- _What the task requires_:
Look through the entries below and extract exactly the lines from the one containing "X120650000Y-71120000D03*" through the one containing "X133350000Y-109220000D03*", ends included.

- _Data to use_:

-=-=-=-=-

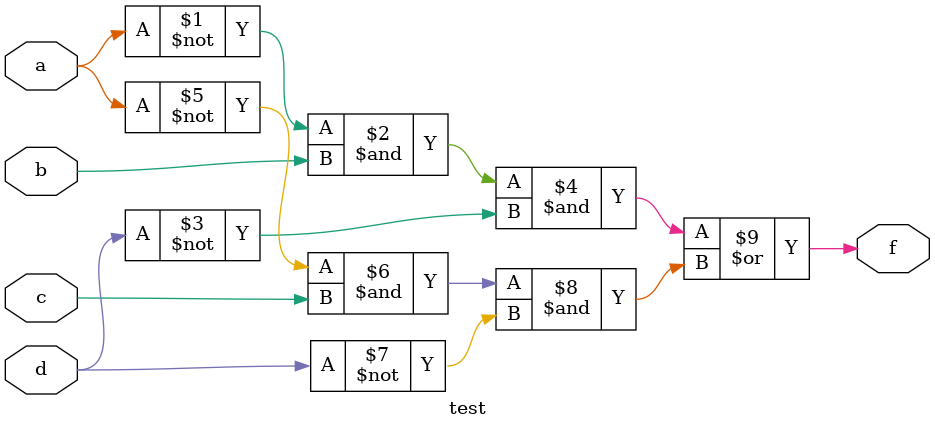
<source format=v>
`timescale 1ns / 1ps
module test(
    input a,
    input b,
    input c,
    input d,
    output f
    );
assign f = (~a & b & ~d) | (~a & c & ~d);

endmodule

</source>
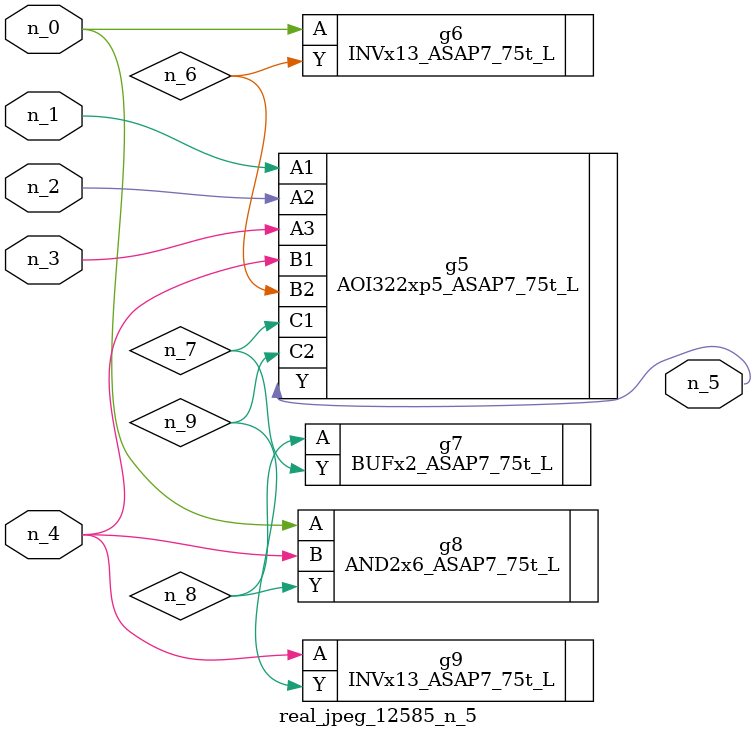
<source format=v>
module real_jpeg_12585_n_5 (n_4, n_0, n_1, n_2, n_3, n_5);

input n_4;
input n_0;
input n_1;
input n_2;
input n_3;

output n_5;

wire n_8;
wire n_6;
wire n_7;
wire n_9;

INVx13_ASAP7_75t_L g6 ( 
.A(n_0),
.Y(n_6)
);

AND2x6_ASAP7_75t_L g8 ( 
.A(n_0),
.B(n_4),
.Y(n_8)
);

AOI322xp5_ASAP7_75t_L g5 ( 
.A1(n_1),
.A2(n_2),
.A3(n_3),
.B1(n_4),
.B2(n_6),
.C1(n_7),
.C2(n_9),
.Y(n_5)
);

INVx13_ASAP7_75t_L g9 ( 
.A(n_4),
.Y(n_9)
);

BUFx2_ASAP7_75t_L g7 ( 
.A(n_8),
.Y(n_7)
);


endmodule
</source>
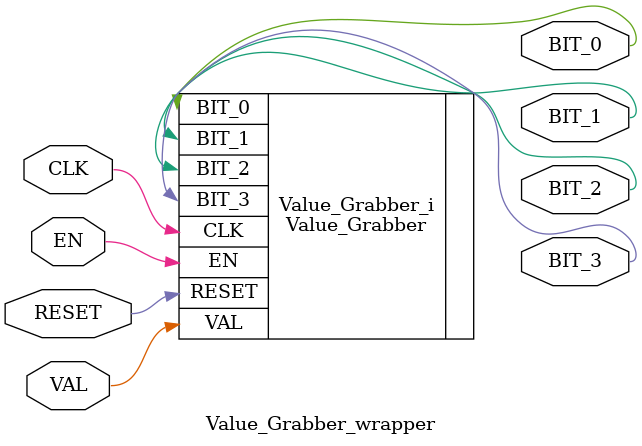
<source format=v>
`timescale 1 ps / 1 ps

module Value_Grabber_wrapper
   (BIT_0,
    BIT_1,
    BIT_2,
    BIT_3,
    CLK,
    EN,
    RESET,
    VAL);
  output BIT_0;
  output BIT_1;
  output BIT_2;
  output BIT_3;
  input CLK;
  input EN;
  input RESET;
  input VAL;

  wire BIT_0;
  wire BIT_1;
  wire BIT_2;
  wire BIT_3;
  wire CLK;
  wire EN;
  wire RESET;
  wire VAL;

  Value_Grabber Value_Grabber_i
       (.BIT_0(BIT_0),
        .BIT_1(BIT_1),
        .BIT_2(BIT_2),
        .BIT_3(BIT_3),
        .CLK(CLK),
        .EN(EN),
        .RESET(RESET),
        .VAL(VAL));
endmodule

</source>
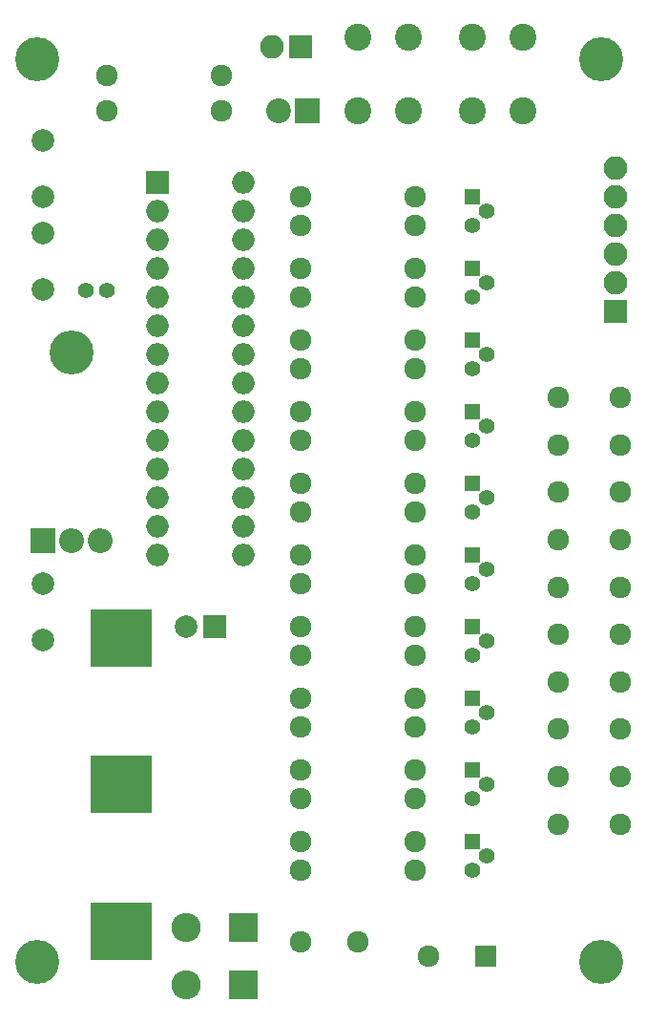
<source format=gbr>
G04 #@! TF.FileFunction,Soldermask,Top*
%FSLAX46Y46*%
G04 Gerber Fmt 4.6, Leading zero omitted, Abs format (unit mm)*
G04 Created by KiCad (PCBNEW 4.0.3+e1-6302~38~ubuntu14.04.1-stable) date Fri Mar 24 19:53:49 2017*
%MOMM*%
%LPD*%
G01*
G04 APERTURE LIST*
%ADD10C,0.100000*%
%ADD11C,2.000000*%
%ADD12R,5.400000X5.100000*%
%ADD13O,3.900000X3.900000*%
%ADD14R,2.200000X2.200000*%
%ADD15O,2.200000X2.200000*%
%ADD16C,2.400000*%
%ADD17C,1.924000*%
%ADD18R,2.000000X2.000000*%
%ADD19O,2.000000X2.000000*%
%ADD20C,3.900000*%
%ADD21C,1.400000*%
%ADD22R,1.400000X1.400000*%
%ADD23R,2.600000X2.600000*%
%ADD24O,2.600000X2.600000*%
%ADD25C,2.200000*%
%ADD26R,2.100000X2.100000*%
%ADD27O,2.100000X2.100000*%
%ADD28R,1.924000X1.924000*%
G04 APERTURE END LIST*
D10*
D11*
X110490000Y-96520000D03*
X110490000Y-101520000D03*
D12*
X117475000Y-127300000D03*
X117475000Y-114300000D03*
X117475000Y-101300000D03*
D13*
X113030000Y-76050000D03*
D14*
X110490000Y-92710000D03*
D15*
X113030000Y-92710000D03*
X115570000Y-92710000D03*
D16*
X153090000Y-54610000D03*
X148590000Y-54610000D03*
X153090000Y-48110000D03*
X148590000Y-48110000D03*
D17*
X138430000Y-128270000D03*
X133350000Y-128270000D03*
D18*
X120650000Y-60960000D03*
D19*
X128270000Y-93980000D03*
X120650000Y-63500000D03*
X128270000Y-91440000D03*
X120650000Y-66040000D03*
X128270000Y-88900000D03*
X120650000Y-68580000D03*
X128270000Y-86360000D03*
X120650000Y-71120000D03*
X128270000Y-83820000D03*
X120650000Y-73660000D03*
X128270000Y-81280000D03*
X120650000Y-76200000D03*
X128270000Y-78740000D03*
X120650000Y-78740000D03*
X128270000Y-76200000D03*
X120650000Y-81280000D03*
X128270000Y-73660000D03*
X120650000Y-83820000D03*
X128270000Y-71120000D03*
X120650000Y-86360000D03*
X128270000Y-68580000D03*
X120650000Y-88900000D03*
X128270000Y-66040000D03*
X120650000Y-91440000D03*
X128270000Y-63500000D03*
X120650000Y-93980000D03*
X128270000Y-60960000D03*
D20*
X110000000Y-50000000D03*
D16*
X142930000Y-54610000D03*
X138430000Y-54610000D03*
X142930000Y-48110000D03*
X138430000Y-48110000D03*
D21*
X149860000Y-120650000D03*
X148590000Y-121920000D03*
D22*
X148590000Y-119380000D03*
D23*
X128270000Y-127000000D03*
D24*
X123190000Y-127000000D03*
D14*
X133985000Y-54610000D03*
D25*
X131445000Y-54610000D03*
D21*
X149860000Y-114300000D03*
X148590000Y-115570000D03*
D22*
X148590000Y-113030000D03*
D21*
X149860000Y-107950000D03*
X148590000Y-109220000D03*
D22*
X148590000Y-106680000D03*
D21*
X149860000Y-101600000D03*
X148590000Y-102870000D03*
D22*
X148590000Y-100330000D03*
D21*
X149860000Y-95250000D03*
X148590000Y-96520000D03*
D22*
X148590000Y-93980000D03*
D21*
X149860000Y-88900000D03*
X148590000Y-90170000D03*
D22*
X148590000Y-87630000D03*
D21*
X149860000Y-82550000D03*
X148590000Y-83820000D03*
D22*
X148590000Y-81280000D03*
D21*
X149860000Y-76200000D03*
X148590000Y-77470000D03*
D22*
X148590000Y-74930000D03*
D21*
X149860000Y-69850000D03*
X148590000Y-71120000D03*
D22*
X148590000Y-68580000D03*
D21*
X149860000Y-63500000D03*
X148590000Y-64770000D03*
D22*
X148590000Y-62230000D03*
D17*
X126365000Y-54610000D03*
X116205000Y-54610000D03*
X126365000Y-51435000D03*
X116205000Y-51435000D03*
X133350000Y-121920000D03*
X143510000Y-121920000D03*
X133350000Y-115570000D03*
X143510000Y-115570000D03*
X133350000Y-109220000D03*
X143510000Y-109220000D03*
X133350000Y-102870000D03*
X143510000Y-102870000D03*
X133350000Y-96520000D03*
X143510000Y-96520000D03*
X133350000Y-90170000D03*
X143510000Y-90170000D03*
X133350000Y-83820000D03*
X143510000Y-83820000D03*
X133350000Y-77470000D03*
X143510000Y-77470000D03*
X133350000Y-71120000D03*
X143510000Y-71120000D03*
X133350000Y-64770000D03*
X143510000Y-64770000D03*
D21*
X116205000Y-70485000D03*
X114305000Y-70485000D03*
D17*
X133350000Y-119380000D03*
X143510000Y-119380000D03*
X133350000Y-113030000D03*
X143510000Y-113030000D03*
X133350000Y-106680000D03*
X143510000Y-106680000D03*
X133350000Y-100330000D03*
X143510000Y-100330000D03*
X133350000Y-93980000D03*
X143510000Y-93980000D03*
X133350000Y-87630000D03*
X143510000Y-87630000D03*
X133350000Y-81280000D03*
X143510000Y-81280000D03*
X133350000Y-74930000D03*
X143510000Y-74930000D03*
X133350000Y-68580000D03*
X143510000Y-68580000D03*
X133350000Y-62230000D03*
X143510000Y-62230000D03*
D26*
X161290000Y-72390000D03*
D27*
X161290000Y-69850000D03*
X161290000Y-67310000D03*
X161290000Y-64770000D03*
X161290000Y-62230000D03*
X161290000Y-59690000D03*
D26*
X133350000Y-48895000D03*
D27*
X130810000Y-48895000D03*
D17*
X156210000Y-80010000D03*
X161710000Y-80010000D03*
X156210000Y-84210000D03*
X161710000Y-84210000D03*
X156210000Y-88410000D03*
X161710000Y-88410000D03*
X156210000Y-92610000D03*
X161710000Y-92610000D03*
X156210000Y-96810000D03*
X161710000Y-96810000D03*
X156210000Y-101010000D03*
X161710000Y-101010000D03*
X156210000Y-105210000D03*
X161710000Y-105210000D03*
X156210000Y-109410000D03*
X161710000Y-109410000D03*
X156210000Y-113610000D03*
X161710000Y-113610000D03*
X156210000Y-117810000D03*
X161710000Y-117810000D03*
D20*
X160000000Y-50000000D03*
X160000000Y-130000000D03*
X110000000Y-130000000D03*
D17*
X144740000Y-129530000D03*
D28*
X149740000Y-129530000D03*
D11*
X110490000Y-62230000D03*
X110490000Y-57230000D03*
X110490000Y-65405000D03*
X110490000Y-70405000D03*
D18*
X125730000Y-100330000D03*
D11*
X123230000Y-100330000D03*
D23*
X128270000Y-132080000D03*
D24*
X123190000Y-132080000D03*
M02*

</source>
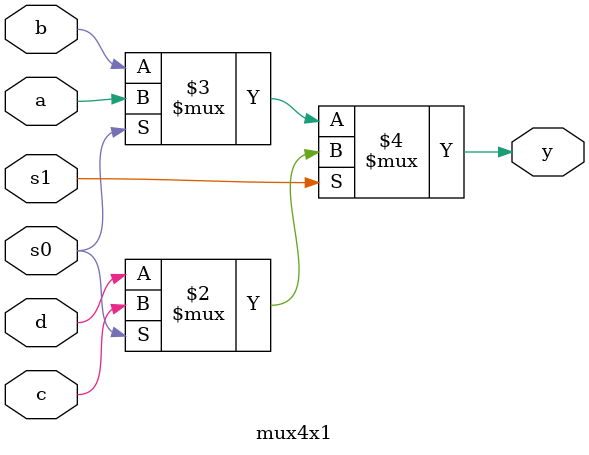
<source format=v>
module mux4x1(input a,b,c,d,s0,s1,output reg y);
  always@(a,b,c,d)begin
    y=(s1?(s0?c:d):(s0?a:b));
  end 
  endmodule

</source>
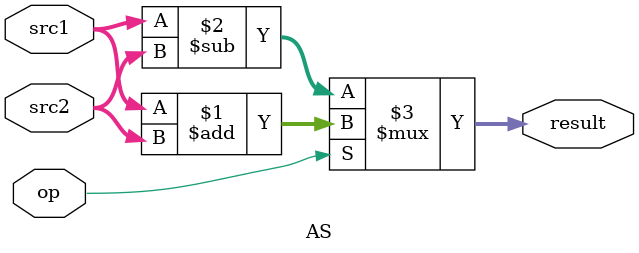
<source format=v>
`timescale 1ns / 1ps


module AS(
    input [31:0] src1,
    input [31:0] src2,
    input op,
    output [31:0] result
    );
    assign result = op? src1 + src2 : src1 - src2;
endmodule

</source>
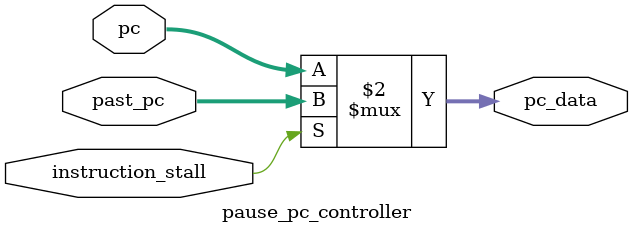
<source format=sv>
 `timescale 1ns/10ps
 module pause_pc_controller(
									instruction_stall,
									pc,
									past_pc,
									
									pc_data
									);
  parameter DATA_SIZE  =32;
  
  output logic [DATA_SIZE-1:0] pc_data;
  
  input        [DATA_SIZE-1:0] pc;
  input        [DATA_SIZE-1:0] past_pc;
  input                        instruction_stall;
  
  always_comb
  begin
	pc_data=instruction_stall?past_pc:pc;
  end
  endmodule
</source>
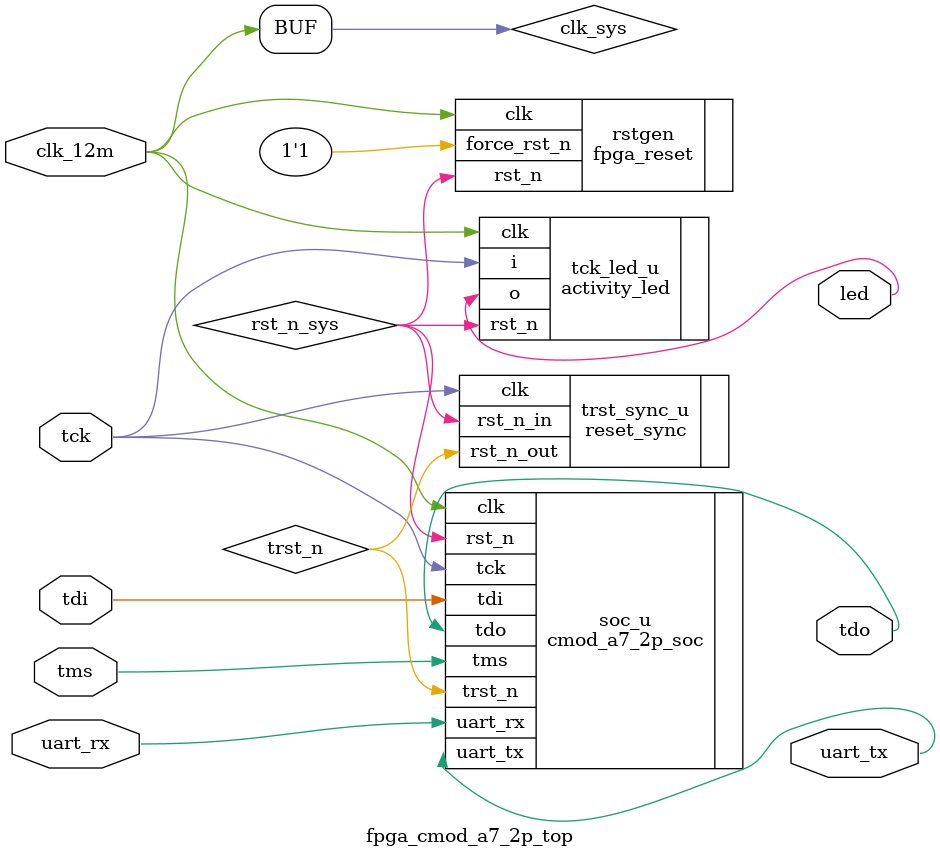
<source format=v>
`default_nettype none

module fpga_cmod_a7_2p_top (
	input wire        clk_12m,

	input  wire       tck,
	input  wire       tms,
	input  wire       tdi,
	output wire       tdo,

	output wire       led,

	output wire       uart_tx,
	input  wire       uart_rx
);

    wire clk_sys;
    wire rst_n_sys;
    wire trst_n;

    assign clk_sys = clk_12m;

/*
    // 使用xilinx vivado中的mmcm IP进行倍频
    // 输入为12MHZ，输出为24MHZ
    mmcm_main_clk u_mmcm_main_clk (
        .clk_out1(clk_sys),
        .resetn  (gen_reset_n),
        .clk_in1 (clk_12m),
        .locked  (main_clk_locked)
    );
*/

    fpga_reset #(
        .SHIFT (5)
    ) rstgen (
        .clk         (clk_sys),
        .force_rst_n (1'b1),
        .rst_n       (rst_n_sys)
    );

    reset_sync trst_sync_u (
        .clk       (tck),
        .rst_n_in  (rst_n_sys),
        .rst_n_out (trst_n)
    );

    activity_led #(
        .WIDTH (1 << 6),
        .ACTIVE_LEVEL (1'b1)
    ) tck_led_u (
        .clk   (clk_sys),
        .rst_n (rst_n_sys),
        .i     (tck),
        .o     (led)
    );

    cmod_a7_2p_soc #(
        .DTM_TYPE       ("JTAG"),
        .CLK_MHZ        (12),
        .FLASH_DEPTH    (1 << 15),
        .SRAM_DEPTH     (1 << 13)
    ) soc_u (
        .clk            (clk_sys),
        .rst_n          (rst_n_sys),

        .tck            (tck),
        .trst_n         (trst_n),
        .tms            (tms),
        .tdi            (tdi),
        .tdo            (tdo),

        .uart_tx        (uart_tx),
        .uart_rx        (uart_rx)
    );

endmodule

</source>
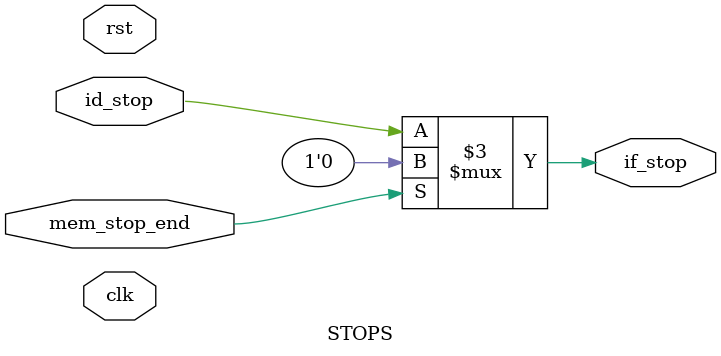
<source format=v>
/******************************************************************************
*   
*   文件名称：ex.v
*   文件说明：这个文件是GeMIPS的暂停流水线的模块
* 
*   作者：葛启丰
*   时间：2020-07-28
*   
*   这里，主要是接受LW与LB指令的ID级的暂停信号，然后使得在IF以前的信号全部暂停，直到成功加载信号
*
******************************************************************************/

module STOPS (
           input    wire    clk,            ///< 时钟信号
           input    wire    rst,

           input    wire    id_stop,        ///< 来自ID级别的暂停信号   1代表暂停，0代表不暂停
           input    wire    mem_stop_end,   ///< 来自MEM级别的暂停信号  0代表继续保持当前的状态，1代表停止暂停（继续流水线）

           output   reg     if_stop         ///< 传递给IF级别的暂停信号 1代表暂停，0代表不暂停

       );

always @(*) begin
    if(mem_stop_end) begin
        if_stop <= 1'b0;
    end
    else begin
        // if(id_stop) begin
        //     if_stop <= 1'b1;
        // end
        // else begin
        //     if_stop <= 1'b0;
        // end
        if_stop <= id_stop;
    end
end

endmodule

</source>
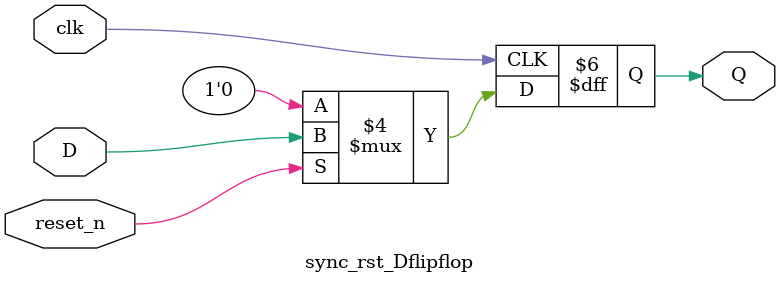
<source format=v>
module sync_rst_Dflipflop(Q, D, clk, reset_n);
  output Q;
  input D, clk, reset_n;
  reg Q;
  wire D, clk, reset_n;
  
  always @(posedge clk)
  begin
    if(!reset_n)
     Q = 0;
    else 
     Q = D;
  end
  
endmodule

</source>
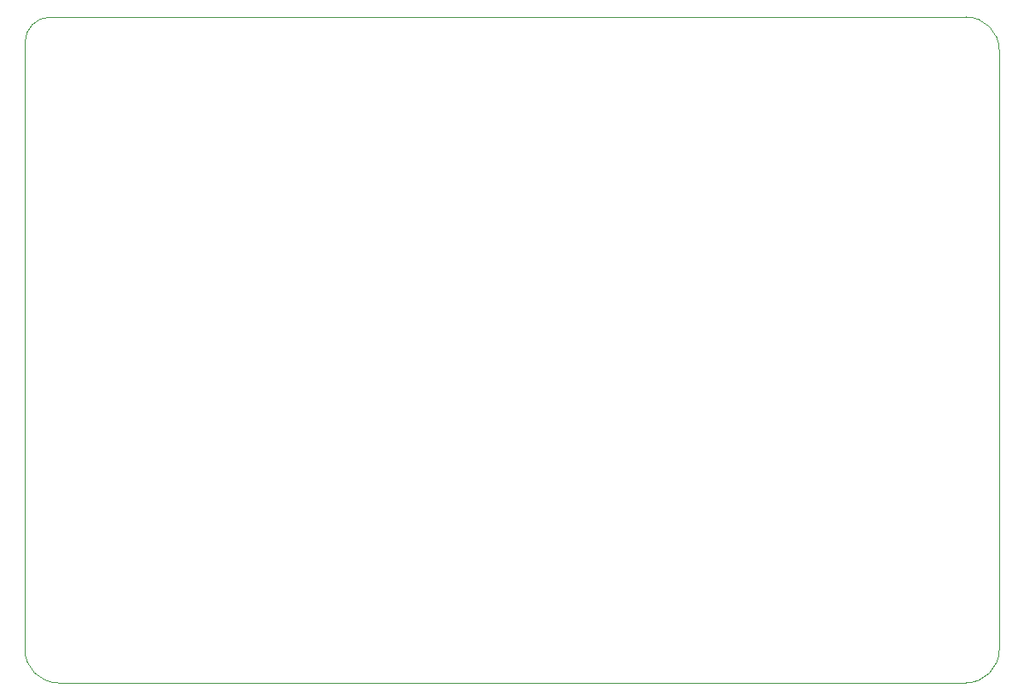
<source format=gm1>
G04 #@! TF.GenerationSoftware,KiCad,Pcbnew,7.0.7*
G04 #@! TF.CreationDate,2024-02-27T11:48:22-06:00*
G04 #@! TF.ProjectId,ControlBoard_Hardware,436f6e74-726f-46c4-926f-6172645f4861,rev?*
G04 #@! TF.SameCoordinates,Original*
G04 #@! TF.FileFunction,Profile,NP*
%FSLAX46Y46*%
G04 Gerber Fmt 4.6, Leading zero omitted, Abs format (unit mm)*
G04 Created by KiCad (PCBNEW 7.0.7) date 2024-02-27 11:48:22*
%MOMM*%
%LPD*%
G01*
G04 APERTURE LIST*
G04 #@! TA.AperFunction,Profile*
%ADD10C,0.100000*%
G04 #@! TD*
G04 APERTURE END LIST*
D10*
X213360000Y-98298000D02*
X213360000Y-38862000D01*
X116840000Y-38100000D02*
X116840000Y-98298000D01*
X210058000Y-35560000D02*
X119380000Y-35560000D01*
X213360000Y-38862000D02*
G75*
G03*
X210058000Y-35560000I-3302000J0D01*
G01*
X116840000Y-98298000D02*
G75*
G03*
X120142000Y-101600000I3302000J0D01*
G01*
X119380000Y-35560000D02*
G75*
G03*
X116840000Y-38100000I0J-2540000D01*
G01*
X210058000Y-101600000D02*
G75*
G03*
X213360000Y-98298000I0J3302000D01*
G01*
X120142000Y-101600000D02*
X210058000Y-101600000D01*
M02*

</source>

-=-=-=-=-

- _Result of the exercise_:
X120650000Y-71120000D03*
X128270000Y-83820000D03*
X120650000Y-73660000D03*
X128270000Y-81280000D03*
X120650000Y-76200000D03*
X128270000Y-78740000D03*
X120650000Y-78740000D03*
X128270000Y-76200000D03*
X120650000Y-81280000D03*
X128270000Y-73660000D03*
X120650000Y-83820000D03*
X128270000Y-71120000D03*
X120650000Y-86360000D03*
X128270000Y-68580000D03*
X120650000Y-88900000D03*
X128270000Y-66040000D03*
X120650000Y-91440000D03*
X128270000Y-63500000D03*
X120650000Y-93980000D03*
X128270000Y-60960000D03*
D20*
X110000000Y-50000000D03*
D16*
X142930000Y-54610000D03*
X138430000Y-54610000D03*
X142930000Y-48110000D03*
X138430000Y-48110000D03*
D21*
X149860000Y-120650000D03*
X148590000Y-121920000D03*
D22*
X148590000Y-119380000D03*
D23*
X128270000Y-127000000D03*
D24*
X123190000Y-127000000D03*
D14*
X133985000Y-54610000D03*
D25*
X131445000Y-54610000D03*
D21*
X149860000Y-114300000D03*
X148590000Y-115570000D03*
D22*
X148590000Y-113030000D03*
D21*
X149860000Y-107950000D03*
X148590000Y-109220000D03*
D22*
X148590000Y-106680000D03*
D21*
X149860000Y-101600000D03*
X148590000Y-102870000D03*
D22*
X148590000Y-100330000D03*
D21*
X149860000Y-95250000D03*
X148590000Y-96520000D03*
D22*
X148590000Y-93980000D03*
D21*
X149860000Y-88900000D03*
X148590000Y-90170000D03*
D22*
X148590000Y-87630000D03*
D21*
X149860000Y-82550000D03*
X148590000Y-83820000D03*
D22*
X148590000Y-81280000D03*
D21*
X149860000Y-76200000D03*
X148590000Y-77470000D03*
D22*
X148590000Y-74930000D03*
D21*
X149860000Y-69850000D03*
X148590000Y-71120000D03*
D22*
X148590000Y-68580000D03*
D21*
X149860000Y-63500000D03*
X148590000Y-64770000D03*
D22*
X148590000Y-62230000D03*
D17*
X126365000Y-54610000D03*
X116205000Y-54610000D03*
X126365000Y-51435000D03*
X116205000Y-51435000D03*
X133350000Y-121920000D03*
X143510000Y-121920000D03*
X133350000Y-115570000D03*
X143510000Y-115570000D03*
X133350000Y-109220000D03*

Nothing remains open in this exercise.